Uber Questioning Return on AI Spending
Uber President and COO Andrew Macdonald recently acknowledged that it is becoming increasingly difficult to justify rising AI costs when executives cannot clearly connect those expenses to meaningful customer facing improvements.
According to Macdonald, productivity metrics inside the company continue to improve, but leadership is still struggling to establish a direct relationship between higher AI usage and significantly better products. While engineering teams are working faster and generating more code, proving that those gains are creating more useful features for riders remains a much harder challenge.
His comments stand out because the technology sector has largely spent the last two years focusing on AI adoption speed rather than measurable business outcomes. Uber’s latest remarks show that executives are now paying closer attention to whether rising AI expenses are delivering enough real value to support continued spending.
AI Usage Has Expanded Rapidly Across Uber
During recent earnings discussions, CEO Dara Khosrowshahi revealed that nearly 10% of Uber’s committed code is now being generated through autonomous AI systems. The company has also reported growing adoption of tools such as Claude Code and ChatGPT across engineering teams as it pushes to improve development speed and workflow efficiency.
At the same time, Uber’s spending continues climbing. The company’s research and development expenses reached approximately $3.4 billion in 2025, while first quarter 2026 R&D spending rose to roughly $951 million as investments in AI infrastructure, automation systems, and software development continued increasing.
Those figures highlight the scale of spending now taking place across major technology companies. For Uber, the challenge is no longer introducing AI tools into the workplace but determining whether those investments are creating measurable business benefits beyond internal productivity gains.
AI Investments Are Also Affecting Hiring Decisions
During recent earnings discussions, Dara Khosrowshahi confirmed that the company is slowing hiring growth while continuing to increase investments in AI systems and development tools.

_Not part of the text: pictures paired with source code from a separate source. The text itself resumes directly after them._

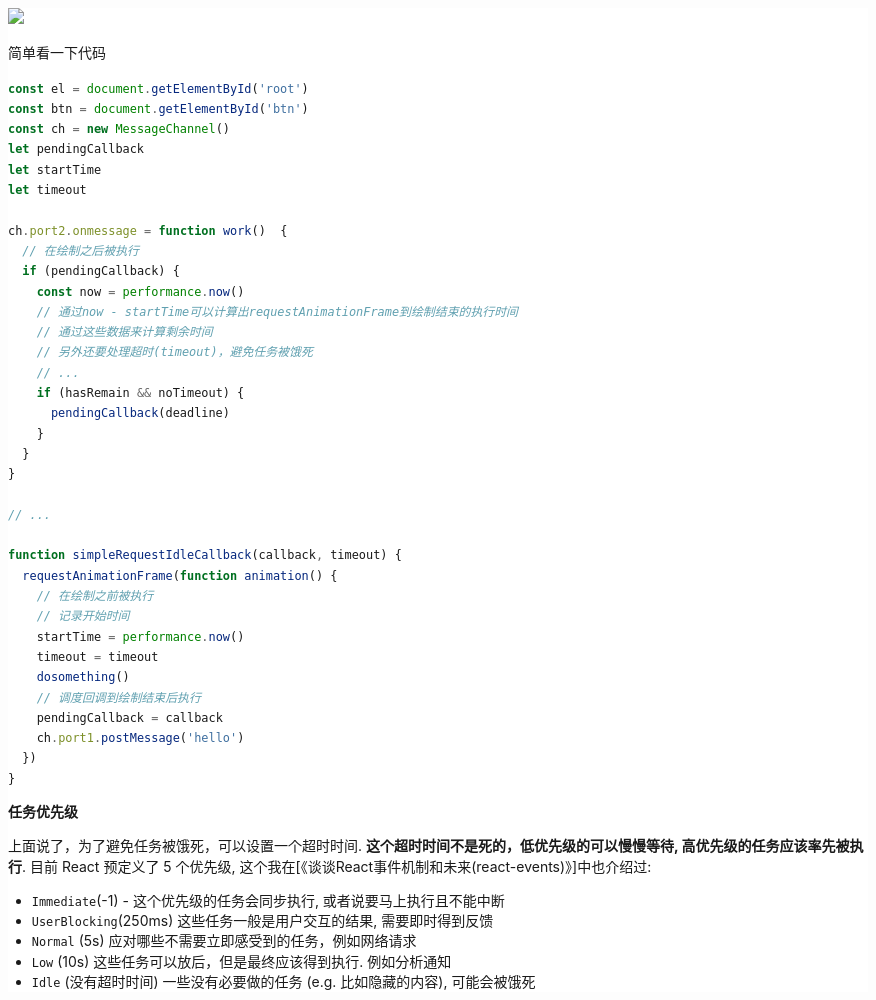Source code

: 
![](https://p1-jj.byteimg.com/tos-cn-i-t2oaga2asx/gold-user-assets/2019/10/21/16deecc5839a3974~tplv-t2oaga2asx-jj-mark:3024:0:0:0:q75.awebp)

  
简单看一下代码

```js
const el = document.getElementById('root')
const btn = document.getElementById('btn')
const ch = new MessageChannel()
let pendingCallback
let startTime
let timeout

ch.port2.onmessage = function work()  {
  // 在绘制之后被执行
  if (pendingCallback) {
    const now = performance.now()
    // 通过now - startTime可以计算出requestAnimationFrame到绘制结束的执行时间
    // 通过这些数据来计算剩余时间
    // 另外还要处理超时(timeout)，避免任务被饿死
    // ...
    if (hasRemain && noTimeout) {
      pendingCallback(deadline)
    }
  }
}

// ...

function simpleRequestIdleCallback(callback, timeout) {
  requestAnimationFrame(function animation() {
    // 在绘制之前被执行
    // 记录开始时间
    startTime = performance.now()
    timeout = timeout
    dosomething()
    // 调度回调到绘制结束后执行
    pendingCallback = callback
    ch.port1.postMessage('hello')
  })
}
```

**任务优先级**

上面说了，为了避免任务被饿死，可以设置一个超时时间. **这个超时时间不是死的，低优先级的可以慢慢等待, 高优先级的任务应该率先被执行**. 目前 React 预定义了 5 个优先级, 这个我在\[《谈谈React事件机制和未来(react-events)》\]中也介绍过:

+   `Immediate`(-1) - 这个优先级的任务会同步执行, 或者说要马上执行且不能中断
+   `UserBlocking`(250ms) 这些任务一般是用户交互的结果, 需要即时得到反馈
+   `Normal` (5s) 应对哪些不需要立即感受到的任务，例如网络请求
+   `Low` (10s) 这些任务可以放后，但是最终应该得到执行. 例如分析通知
+   `Idle` (没有超时时间) 一些没有必要做的任务 (e.g. 比如隐藏的内容), 可能会被饿死

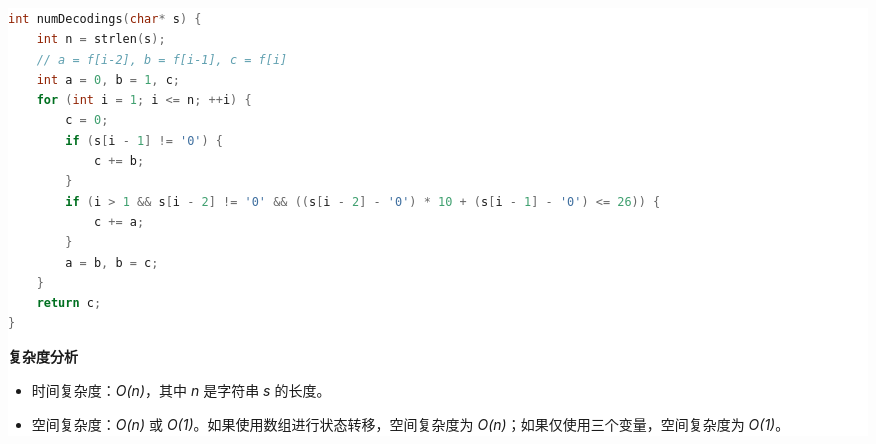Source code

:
 ```C [sol12-C]
int numDecodings(char* s) {
    int n = strlen(s);
    // a = f[i-2], b = f[i-1], c = f[i]
    int a = 0, b = 1, c;
    for (int i = 1; i <= n; ++i) {
        c = 0;
        if (s[i - 1] != '0') {
            c += b;
        }
        if (i > 1 && s[i - 2] != '0' && ((s[i - 2] - '0') * 10 + (s[i - 1] - '0') <= 26)) {
            c += a;
        }
        a = b, b = c;
    }
    return c;
}
```

**复杂度分析**

- 时间复杂度：*O(n)*，其中 *n* 是字符串 *s* 的长度。

- 空间复杂度：*O(n)* 或 *O(1)*。如果使用数组进行状态转移，空间复杂度为 *O(n)*；如果仅使用三个变量，空间复杂度为 *O(1)*。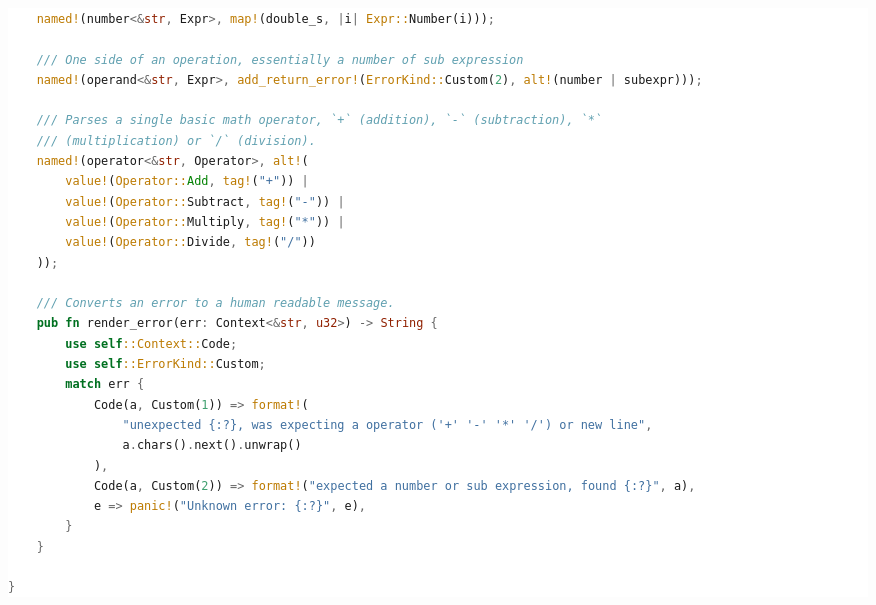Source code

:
 ```rust
    named!(number<&str, Expr>, map!(double_s, |i| Expr::Number(i)));

    /// One side of an operation, essentially a number of sub expression
    named!(operand<&str, Expr>, add_return_error!(ErrorKind::Custom(2), alt!(number | subexpr)));

    /// Parses a single basic math operator, `+` (addition), `-` (subtraction), `*`
    /// (multiplication) or `/` (division).
    named!(operator<&str, Operator>, alt!(
        value!(Operator::Add, tag!("+")) |
        value!(Operator::Subtract, tag!("-")) |
        value!(Operator::Multiply, tag!("*")) |
        value!(Operator::Divide, tag!("/"))
    ));

    /// Converts an error to a human readable message.
    pub fn render_error(err: Context<&str, u32>) -> String {
        use self::Context::Code;
        use self::ErrorKind::Custom;
        match err {
            Code(a, Custom(1)) => format!(
                "unexpected {:?}, was expecting a operator ('+' '-' '*' '/') or new line",
                a.chars().next().unwrap()
            ),
            Code(a, Custom(2)) => format!("expected a number or sub expression, found {:?}", a),
            e => panic!("Unknown error: {:?}", e),
        }
    }

}
```
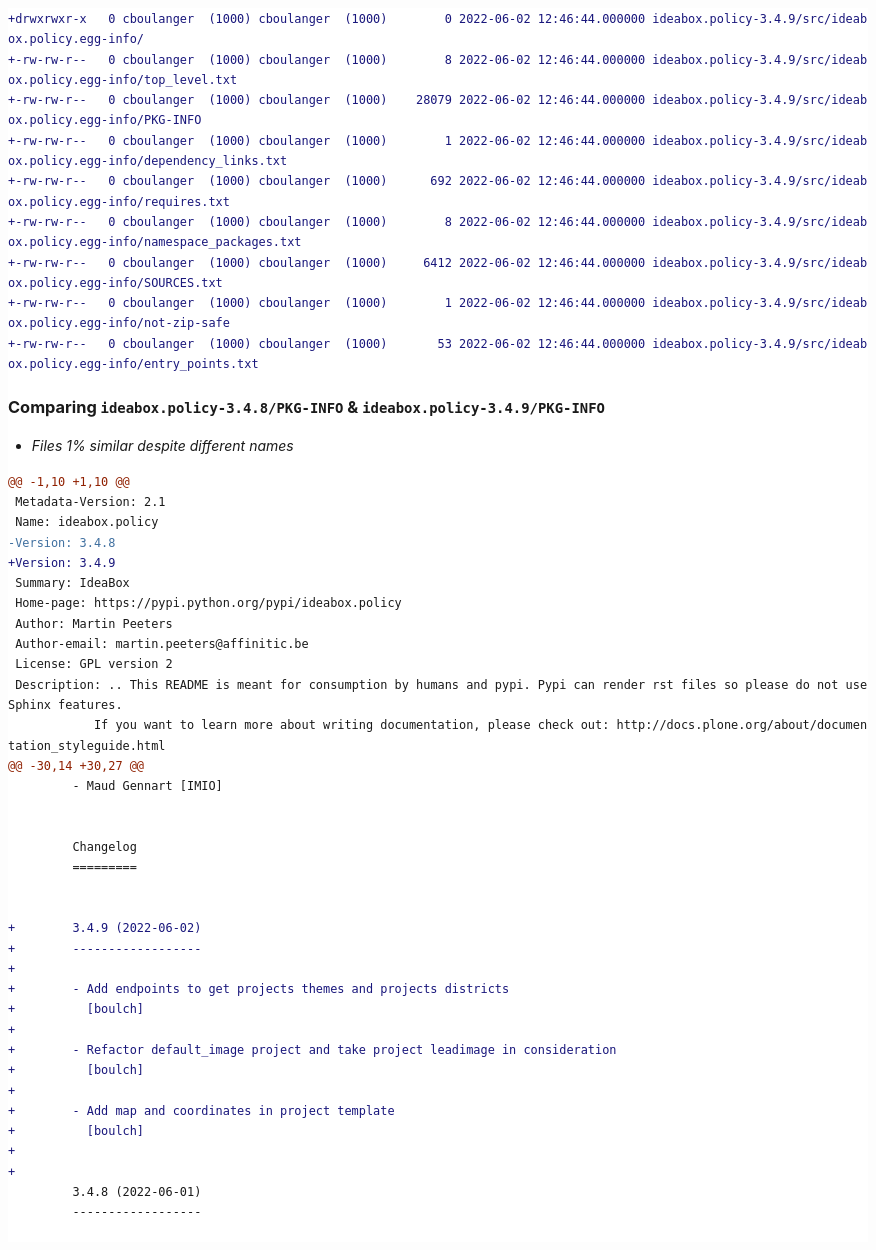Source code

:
 ```diff
+drwxrwxr-x   0 cboulanger  (1000) cboulanger  (1000)        0 2022-06-02 12:46:44.000000 ideabox.policy-3.4.9/src/ideabox.policy.egg-info/
+-rw-rw-r--   0 cboulanger  (1000) cboulanger  (1000)        8 2022-06-02 12:46:44.000000 ideabox.policy-3.4.9/src/ideabox.policy.egg-info/top_level.txt
+-rw-rw-r--   0 cboulanger  (1000) cboulanger  (1000)    28079 2022-06-02 12:46:44.000000 ideabox.policy-3.4.9/src/ideabox.policy.egg-info/PKG-INFO
+-rw-rw-r--   0 cboulanger  (1000) cboulanger  (1000)        1 2022-06-02 12:46:44.000000 ideabox.policy-3.4.9/src/ideabox.policy.egg-info/dependency_links.txt
+-rw-rw-r--   0 cboulanger  (1000) cboulanger  (1000)      692 2022-06-02 12:46:44.000000 ideabox.policy-3.4.9/src/ideabox.policy.egg-info/requires.txt
+-rw-rw-r--   0 cboulanger  (1000) cboulanger  (1000)        8 2022-06-02 12:46:44.000000 ideabox.policy-3.4.9/src/ideabox.policy.egg-info/namespace_packages.txt
+-rw-rw-r--   0 cboulanger  (1000) cboulanger  (1000)     6412 2022-06-02 12:46:44.000000 ideabox.policy-3.4.9/src/ideabox.policy.egg-info/SOURCES.txt
+-rw-rw-r--   0 cboulanger  (1000) cboulanger  (1000)        1 2022-06-02 12:46:44.000000 ideabox.policy-3.4.9/src/ideabox.policy.egg-info/not-zip-safe
+-rw-rw-r--   0 cboulanger  (1000) cboulanger  (1000)       53 2022-06-02 12:46:44.000000 ideabox.policy-3.4.9/src/ideabox.policy.egg-info/entry_points.txt
```

### Comparing `ideabox.policy-3.4.8/PKG-INFO` & `ideabox.policy-3.4.9/PKG-INFO`

 * *Files 1% similar despite different names*

```diff
@@ -1,10 +1,10 @@
 Metadata-Version: 2.1
 Name: ideabox.policy
-Version: 3.4.8
+Version: 3.4.9
 Summary: IdeaBox
 Home-page: https://pypi.python.org/pypi/ideabox.policy
 Author: Martin Peeters
 Author-email: martin.peeters@affinitic.be
 License: GPL version 2
 Description: .. This README is meant for consumption by humans and pypi. Pypi can render rst files so please do not use Sphinx features.
            If you want to learn more about writing documentation, please check out: http://docs.plone.org/about/documentation_styleguide.html
@@ -30,14 +30,27 @@
         - Maud Gennart [IMIO]
         
         
         Changelog
         =========
         
         
+        3.4.9 (2022-06-02)
+        ------------------
+        
+        - Add endpoints to get projects themes and projects districts
+          [boulch]
+        
+        - Refactor default_image project and take project leadimage in consideration
+          [boulch]
+        
+        - Add map and coordinates in project template
+          [boulch]
+        
+        
         3.4.8 (2022-06-01)
         ------------------
         
```
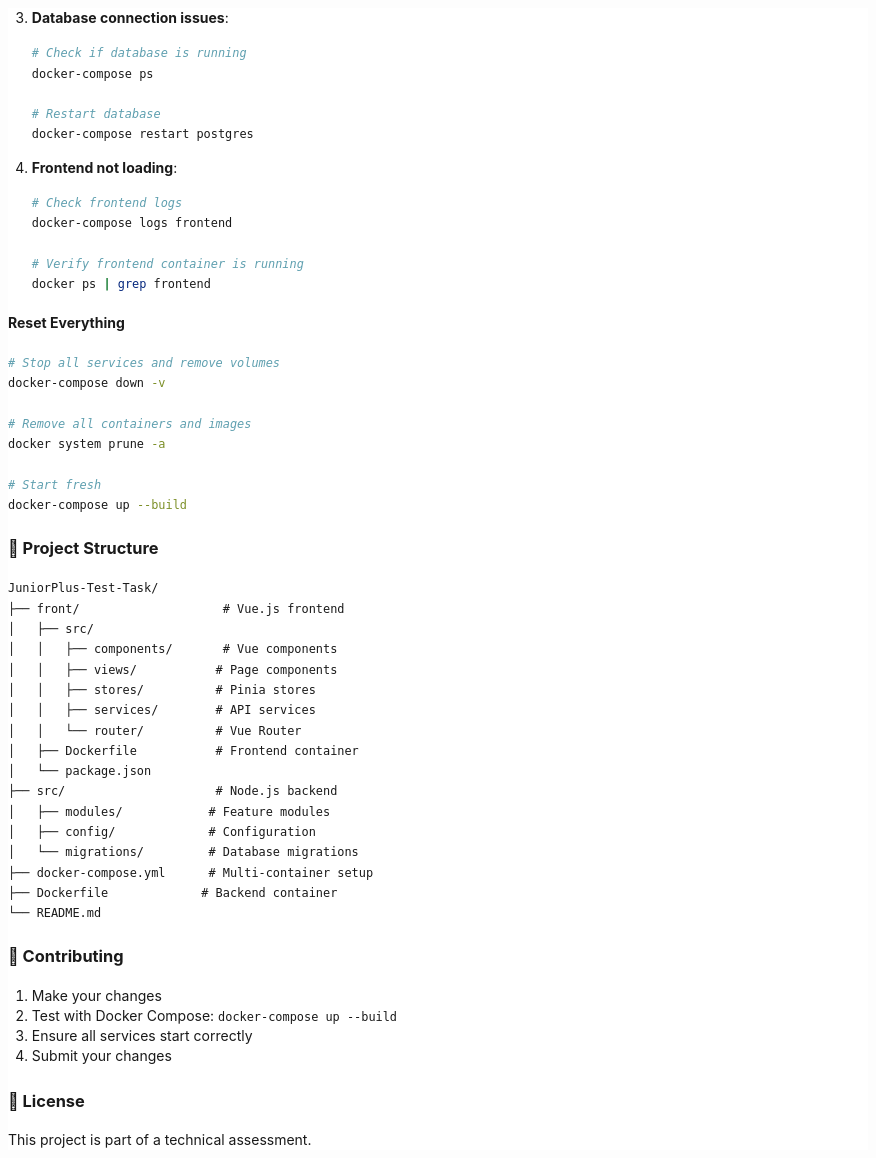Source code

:3. **Database connection issues**:
   ```bash
   # Check if database is running
   docker-compose ps
   
   # Restart database
   docker-compose restart postgres
   ```

4. **Frontend not loading**:
   ```bash
   # Check frontend logs
   docker-compose logs frontend
   
   # Verify frontend container is running
   docker ps | grep frontend
   ```

#### Reset Everything
```bash
# Stop all services and remove volumes
docker-compose down -v

# Remove all containers and images
docker system prune -a

# Start fresh
docker-compose up --build
```

### 📁 Project Structure

```
JuniorPlus-Test-Task/
├── front/                    # Vue.js frontend
│   ├── src/
│   │   ├── components/       # Vue components
│   │   ├── views/           # Page components
│   │   ├── stores/          # Pinia stores
│   │   ├── services/        # API services
│   │   └── router/          # Vue Router
│   ├── Dockerfile           # Frontend container
│   └── package.json
├── src/                     # Node.js backend
│   ├── modules/            # Feature modules
│   ├── config/             # Configuration
│   └── migrations/         # Database migrations
├── docker-compose.yml      # Multi-container setup
├── Dockerfile             # Backend container
└── README.md
```

### 🤝 Contributing

1. Make your changes
2. Test with Docker Compose: `docker-compose up --build`
3. Ensure all services start correctly
4. Submit your changes

### 📝 License

This project is part of a technical assessment.

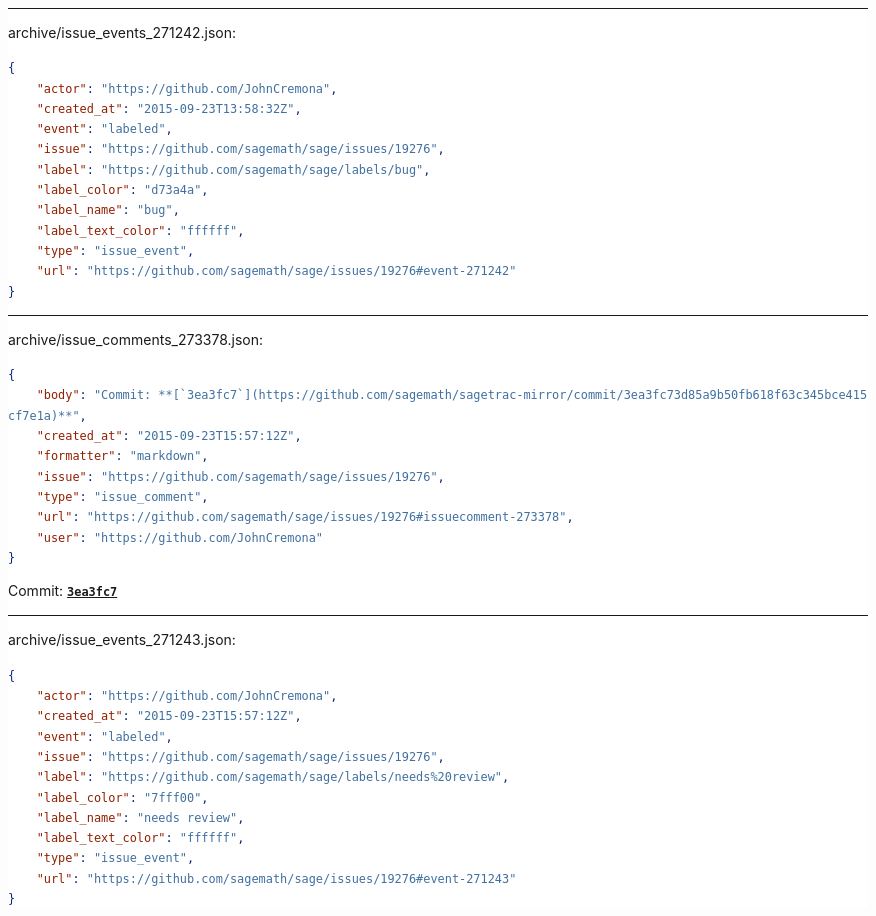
 ```json
```



---

archive/issue_events_271242.json:
```json
{
    "actor": "https://github.com/JohnCremona",
    "created_at": "2015-09-23T13:58:32Z",
    "event": "labeled",
    "issue": "https://github.com/sagemath/sage/issues/19276",
    "label": "https://github.com/sagemath/sage/labels/bug",
    "label_color": "d73a4a",
    "label_name": "bug",
    "label_text_color": "ffffff",
    "type": "issue_event",
    "url": "https://github.com/sagemath/sage/issues/19276#event-271242"
}
```



---

archive/issue_comments_273378.json:
```json
{
    "body": "Commit: **[`3ea3fc7`](https://github.com/sagemath/sagetrac-mirror/commit/3ea3fc73d85a9b50fb618f63c345bce415cf7e1a)**",
    "created_at": "2015-09-23T15:57:12Z",
    "formatter": "markdown",
    "issue": "https://github.com/sagemath/sage/issues/19276",
    "type": "issue_comment",
    "url": "https://github.com/sagemath/sage/issues/19276#issuecomment-273378",
    "user": "https://github.com/JohnCremona"
}
```

Commit: **[`3ea3fc7`](https://github.com/sagemath/sagetrac-mirror/commit/3ea3fc73d85a9b50fb618f63c345bce415cf7e1a)**



---

archive/issue_events_271243.json:
```json
{
    "actor": "https://github.com/JohnCremona",
    "created_at": "2015-09-23T15:57:12Z",
    "event": "labeled",
    "issue": "https://github.com/sagemath/sage/issues/19276",
    "label": "https://github.com/sagemath/sage/labels/needs%20review",
    "label_color": "7fff00",
    "label_name": "needs review",
    "label_text_color": "ffffff",
    "type": "issue_event",
    "url": "https://github.com/sagemath/sage/issues/19276#event-271243"
}
```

The approach reflects a broader trend across the technology industry, where companies are increasingly looking to improve productivity through automation rather than expanding headcount at the same pace. Many executives believe AI can help employees accomplish more work with fewer resources.
However, Uber’s latest comments suggest leadership is now examining whether that trade off remains sustainable if AI spending continues rising faster than clearly measurable returns. Investors are increasingly demanding stronger evidence that billions being spent on generative AI systems can support profitability and long term growth.
Uber’s Comments Reflect a Bigger Industry Debate
Across the technology sector, companies are beginning to reassess AI budgets, infrastructure costs, and token consumption as enterprise spending continues accelerating.
For much of the AI boom, success was measured through adoption rates, implementation speed, and usage growth. Now a growing number of executives are asking a different question, whether those investments are creating business outcomes that justify the cost.
Uber continues investing heavily in artificial intelligence, but its leadership is now openly acknowledging that measuring the value of those investments is becoming harder than expected. As companies continue increasing AI budgets, Uber’s comments highlight a growing challenge across the technology sector, proving that rising spending is creating measurable business value.